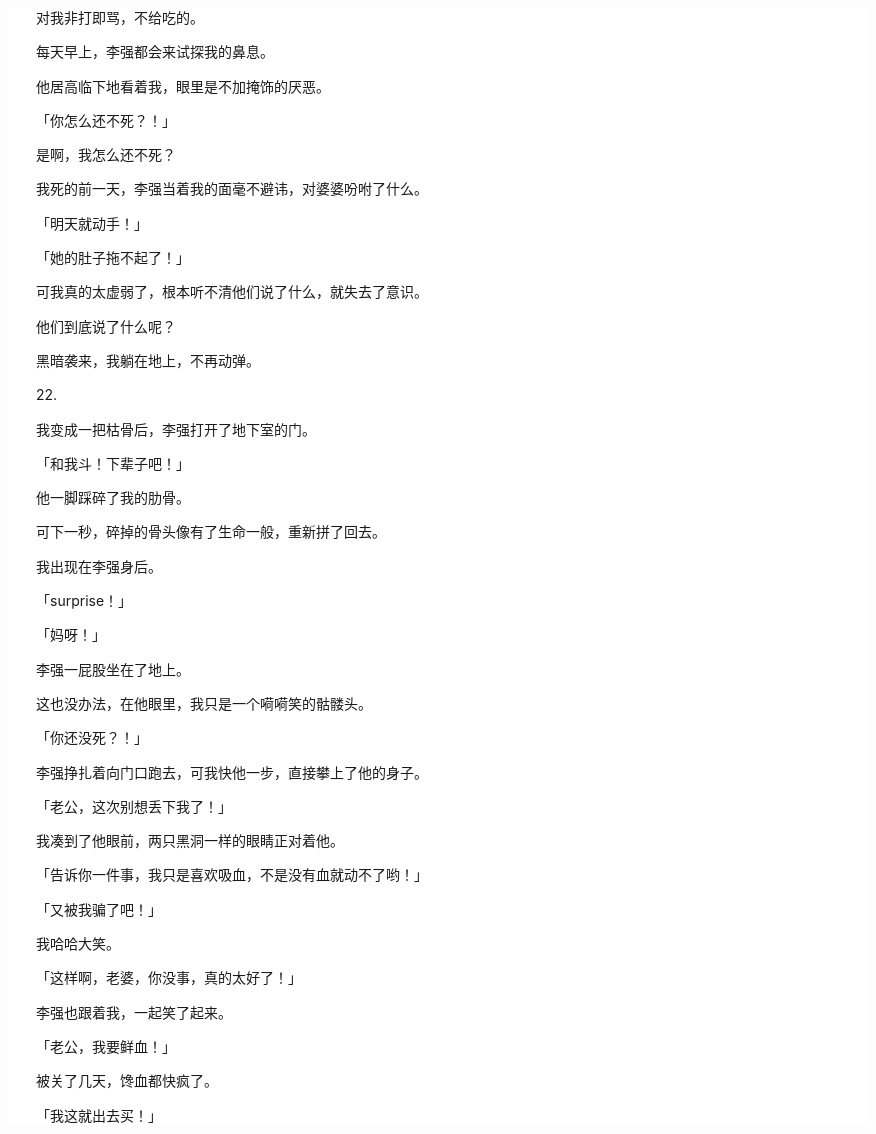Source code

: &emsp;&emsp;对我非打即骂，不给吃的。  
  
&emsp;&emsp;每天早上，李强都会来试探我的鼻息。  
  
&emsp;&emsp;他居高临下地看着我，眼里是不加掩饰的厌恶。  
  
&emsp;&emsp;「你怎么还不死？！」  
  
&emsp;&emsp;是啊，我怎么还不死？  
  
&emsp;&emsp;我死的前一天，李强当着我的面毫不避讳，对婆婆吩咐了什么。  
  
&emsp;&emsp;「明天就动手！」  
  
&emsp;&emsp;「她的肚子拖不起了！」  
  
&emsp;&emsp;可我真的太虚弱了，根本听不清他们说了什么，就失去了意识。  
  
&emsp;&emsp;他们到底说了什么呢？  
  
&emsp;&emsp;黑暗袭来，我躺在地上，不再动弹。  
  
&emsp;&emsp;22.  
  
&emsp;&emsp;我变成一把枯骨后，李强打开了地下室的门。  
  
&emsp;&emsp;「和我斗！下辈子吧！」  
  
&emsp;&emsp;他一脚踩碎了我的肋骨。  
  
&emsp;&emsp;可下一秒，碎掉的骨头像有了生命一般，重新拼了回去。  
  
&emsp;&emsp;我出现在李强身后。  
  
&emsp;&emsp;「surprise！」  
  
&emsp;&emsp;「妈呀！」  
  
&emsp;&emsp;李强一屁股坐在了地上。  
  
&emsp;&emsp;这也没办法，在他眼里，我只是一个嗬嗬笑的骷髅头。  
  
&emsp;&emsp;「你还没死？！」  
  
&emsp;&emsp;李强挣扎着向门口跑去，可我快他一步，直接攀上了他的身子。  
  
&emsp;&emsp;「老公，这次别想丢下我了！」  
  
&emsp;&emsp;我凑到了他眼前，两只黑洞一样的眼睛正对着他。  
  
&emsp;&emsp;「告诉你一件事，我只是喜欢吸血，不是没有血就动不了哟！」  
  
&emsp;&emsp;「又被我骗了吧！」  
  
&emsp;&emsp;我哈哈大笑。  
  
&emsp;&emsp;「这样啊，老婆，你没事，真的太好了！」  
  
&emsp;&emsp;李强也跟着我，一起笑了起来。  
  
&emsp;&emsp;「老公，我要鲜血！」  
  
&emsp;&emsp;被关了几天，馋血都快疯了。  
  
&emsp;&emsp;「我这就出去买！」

» ACTIVITY
Please retype all of the data above line for line, leaving out the pictures.

» RESPONSE TO THE TASK
Source code

: &emsp;&emsp;对我非打即骂，不给吃的。  
  
&emsp;&emsp;每天早上，李强都会来试探我的鼻息。  
  
&emsp;&emsp;他居高临下地看着我，眼里是不加掩饰的厌恶。  
  
&emsp;&emsp;「你怎么还不死？！」  
  
&emsp;&emsp;是啊，我怎么还不死？  
  
&emsp;&emsp;我死的前一天，李强当着我的面毫不避讳，对婆婆吩咐了什么。  
  
&emsp;&emsp;「明天就动手！」  
  
&emsp;&emsp;「她的肚子拖不起了！」  
  
&emsp;&emsp;可我真的太虚弱了，根本听不清他们说了什么，就失去了意识。  
  
&emsp;&emsp;他们到底说了什么呢？  
  
&emsp;&emsp;黑暗袭来，我躺在地上，不再动弹。  
  
&emsp;&emsp;22.  
  
&emsp;&emsp;我变成一把枯骨后，李强打开了地下室的门。  
  
&emsp;&emsp;「和我斗！下辈子吧！」  
  
&emsp;&emsp;他一脚踩碎了我的肋骨。  
  
&emsp;&emsp;可下一秒，碎掉的骨头像有了生命一般，重新拼了回去。  
  
&emsp;&emsp;我出现在李强身后。  
  
&emsp;&emsp;「surprise！」  
  
&emsp;&emsp;「妈呀！」  
  
&emsp;&emsp;李强一屁股坐在了地上。  
  
&emsp;&emsp;这也没办法，在他眼里，我只是一个嗬嗬笑的骷髅头。  
  
&emsp;&emsp;「你还没死？！」  
  
&emsp;&emsp;李强挣扎着向门口跑去，可我快他一步，直接攀上了他的身子。  
  
&emsp;&emsp;「老公，这次别想丢下我了！」  
  
&emsp;&emsp;我凑到了他眼前，两只黑洞一样的眼睛正对着他。  
  
&emsp;&emsp;「告诉你一件事，我只是喜欢吸血，不是没有血就动不了哟！」  
  
&emsp;&emsp;「又被我骗了吧！」  
  
&emsp;&emsp;我哈哈大笑。  
  
&emsp;&emsp;「这样啊，老婆，你没事，真的太好了！」  
  
&emsp;&emsp;李强也跟着我，一起笑了起来。  
  
&emsp;&emsp;「老公，我要鲜血！」  
  
&emsp;&emsp;被关了几天，馋血都快疯了。  
  
&emsp;&emsp;「我这就出去买！」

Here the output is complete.